From the foregoing it will now be understood that the track section of the present invention is extremely simple in construction and operation, capable of economic manufacture, and otherwise fully accomplishes its intended objects.

Although the present invention has been described in some detail by way of illustration and example for purposes of clarity of understanding, it is understood that certain changes and modifications may be made within the spirit of the invention.

Claims

1. A track section for model vehicles comprising an elongate body, vehicle support means extending longitudinally on said body, a formation on each end of said body having one side facing generally laterally and provided with a generally laterally facing concavity, resilient means on said one side of each of said formations extending obliquely therefrom toward said body across the concavity of said formation and being deflectable laterally toward the concavity of the associated formation, interengagement means on each end of said body configured to cooperate with said formation for removable interengagement in end-to-end relation with a like track section with said resilient means deflected laterally toward the adjacent concavity, said resilient means comprising an obliquely disposed conductive metal strip portion, said interengagement means and formations being configured to guide a like track section longitudinally into and out of said end-to-end relation at an angle with respect to said metal strip portions for laterally deflecting the latter toward said concavities, and an additional conductive metal strip portion extending inwardly from said oblique metal strip portion longitudinally along said body and having its opposite end portion exposed laterally for bearing engagement with an oblique metal strip portion of a like track section, said obliquely disposed metal strip portion and said additional conductive metal strip portion being an integral length of resiliently deflectable strip material substantially straight in its undeflected condition.
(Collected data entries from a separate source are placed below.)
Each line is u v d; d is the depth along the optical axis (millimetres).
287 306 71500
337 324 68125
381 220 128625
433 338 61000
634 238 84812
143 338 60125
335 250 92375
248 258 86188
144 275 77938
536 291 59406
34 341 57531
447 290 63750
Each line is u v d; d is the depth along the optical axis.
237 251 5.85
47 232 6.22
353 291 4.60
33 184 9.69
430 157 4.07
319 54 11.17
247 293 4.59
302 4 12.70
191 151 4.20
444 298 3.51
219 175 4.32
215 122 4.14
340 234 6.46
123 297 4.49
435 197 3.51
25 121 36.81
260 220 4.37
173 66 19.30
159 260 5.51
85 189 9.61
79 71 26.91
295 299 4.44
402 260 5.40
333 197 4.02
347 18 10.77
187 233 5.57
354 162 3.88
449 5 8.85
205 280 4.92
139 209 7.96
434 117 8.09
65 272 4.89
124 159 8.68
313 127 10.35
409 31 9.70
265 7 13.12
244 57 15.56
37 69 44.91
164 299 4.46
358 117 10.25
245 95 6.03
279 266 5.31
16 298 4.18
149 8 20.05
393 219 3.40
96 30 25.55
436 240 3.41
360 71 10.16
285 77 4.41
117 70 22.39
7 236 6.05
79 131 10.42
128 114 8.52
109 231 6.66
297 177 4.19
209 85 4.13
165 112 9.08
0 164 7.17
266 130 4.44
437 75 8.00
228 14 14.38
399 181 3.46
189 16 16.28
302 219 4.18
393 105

2. A track section according to claim 1, said formations each having its other side facing oppositely laterally, and additional resilient means on the other side of each formation extending obliquely toward said body and being deflectable laterally toward the associated formation, said interengagement means including laterally spaced facing portions respectively engageable with said first-mentioned and additional resilient means of a like track section to laterally deflect both resilient means upon longitudinal end-to-end interengagement of track sections.

3. A track section according to claim 1, in combination with a bearing portion on said body adjacent to and spaced from each of said one formation sides and in bearing engagement with the adjacent resilient strip portion to hold the latter in position across the associated concavity.

4. A track section according to claim 1, in combination with an additional pair of conductive resilient metal strip portions each extending longitudinally along said body from the inner end of a respective first mentioned resilient strip portion the distal end portion of each of said additional strip portions being exposed laterally on the side toward each other for bearing engagement with said first mentioned strip portions of a like track section, and additional formations on each end of said body in resilient backing engagement with said distal end strip portions on the sides away from each other.

5. A track section according to claim 4, said first mentioned and additional formations extending longitudinally of said body beyond said first mentioned and additional strip portions to effectively protect the latter.